EXTRACTED RECORDS:
Segment Open

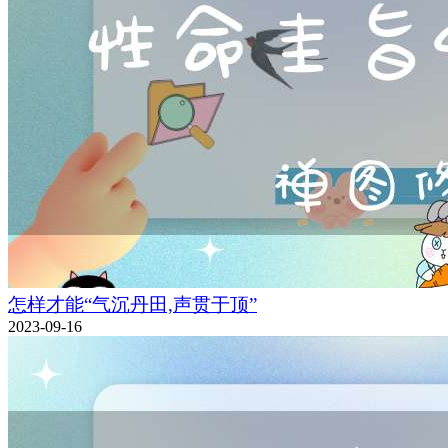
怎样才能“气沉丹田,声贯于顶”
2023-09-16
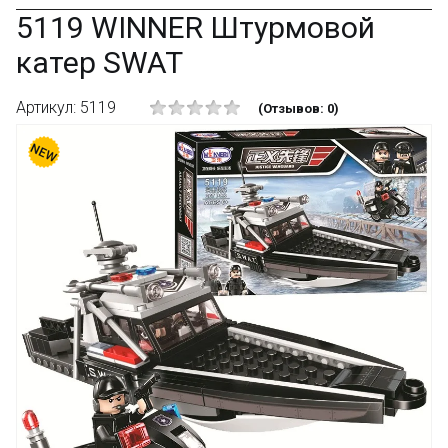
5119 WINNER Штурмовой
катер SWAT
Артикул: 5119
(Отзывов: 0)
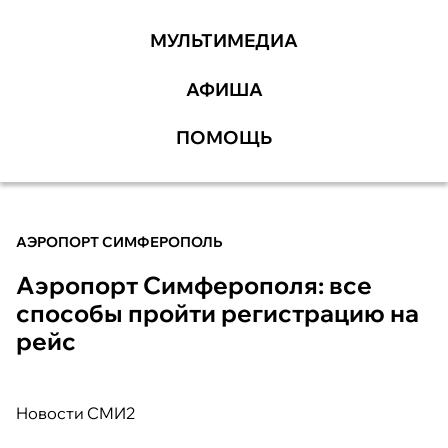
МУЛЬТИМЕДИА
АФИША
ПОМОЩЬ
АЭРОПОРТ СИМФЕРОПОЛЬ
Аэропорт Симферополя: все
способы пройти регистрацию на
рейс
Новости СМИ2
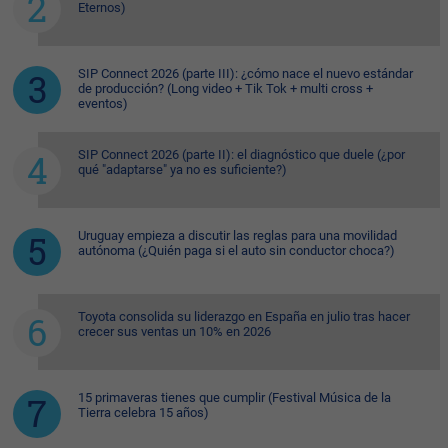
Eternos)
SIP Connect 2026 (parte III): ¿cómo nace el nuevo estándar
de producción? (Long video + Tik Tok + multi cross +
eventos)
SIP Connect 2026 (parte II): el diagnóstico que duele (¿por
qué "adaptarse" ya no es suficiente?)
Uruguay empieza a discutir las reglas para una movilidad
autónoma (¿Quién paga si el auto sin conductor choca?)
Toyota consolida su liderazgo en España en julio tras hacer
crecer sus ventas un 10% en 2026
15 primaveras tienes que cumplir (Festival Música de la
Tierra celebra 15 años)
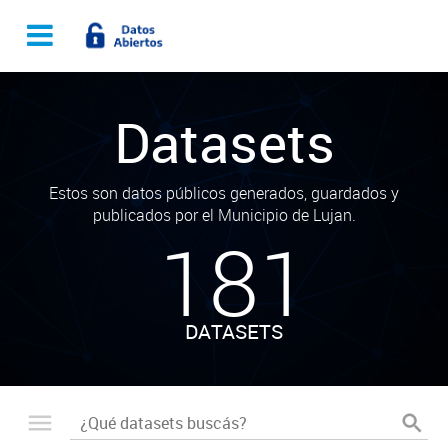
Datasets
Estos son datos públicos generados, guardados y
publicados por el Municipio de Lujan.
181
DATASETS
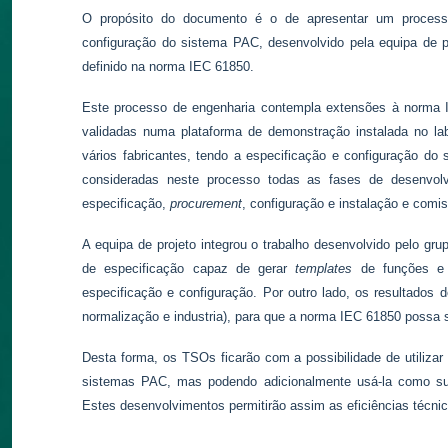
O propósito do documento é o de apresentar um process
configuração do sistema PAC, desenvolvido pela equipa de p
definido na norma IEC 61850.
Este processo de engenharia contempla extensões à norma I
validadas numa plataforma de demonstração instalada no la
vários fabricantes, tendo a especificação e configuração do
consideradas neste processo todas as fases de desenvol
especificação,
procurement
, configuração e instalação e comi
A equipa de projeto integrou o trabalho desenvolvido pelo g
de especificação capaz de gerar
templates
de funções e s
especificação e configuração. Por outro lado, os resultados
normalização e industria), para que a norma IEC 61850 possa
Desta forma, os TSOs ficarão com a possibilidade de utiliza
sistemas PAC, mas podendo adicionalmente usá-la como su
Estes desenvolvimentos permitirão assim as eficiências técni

Segment Closed
Segment Open

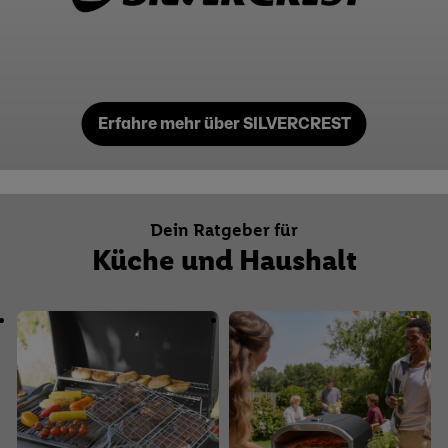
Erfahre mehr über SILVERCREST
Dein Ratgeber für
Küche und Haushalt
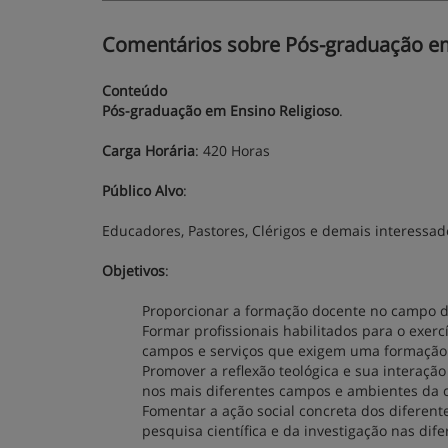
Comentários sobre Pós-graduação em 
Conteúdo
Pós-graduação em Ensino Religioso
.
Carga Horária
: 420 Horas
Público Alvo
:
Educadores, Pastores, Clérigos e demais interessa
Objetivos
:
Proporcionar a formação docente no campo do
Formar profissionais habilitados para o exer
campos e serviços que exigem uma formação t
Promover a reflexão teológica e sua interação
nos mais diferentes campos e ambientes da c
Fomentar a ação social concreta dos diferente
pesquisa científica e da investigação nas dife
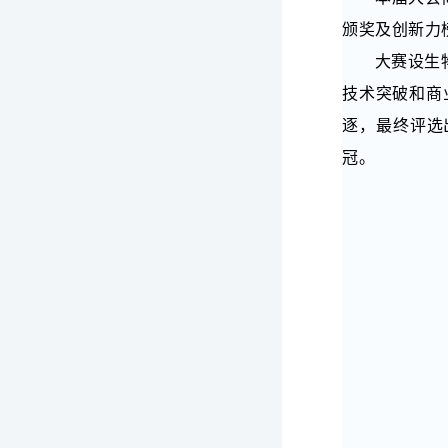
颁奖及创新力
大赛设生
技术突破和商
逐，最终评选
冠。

Segment Closed
Segment Open

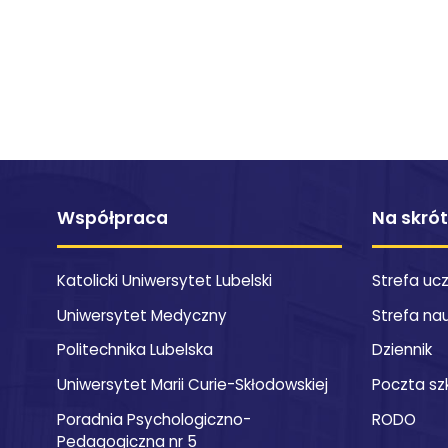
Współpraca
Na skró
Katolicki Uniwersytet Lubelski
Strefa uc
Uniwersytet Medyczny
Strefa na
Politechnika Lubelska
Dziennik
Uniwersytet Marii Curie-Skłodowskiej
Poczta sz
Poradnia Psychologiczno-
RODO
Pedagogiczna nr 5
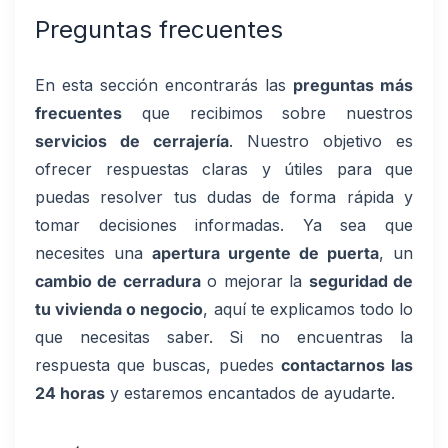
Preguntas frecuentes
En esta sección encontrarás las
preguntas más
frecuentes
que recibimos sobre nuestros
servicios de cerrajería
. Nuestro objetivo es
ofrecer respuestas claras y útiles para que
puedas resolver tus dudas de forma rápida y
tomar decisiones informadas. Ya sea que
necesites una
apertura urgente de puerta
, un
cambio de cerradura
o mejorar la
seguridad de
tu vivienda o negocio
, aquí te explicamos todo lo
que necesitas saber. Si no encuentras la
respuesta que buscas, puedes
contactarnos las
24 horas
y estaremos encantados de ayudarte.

Segment Closed

WHAT IS NEEDED: Reading through the preceding records, tally each line that holds the word "sobre" and give the tally by itself.

SOLVED EXERCISE: 2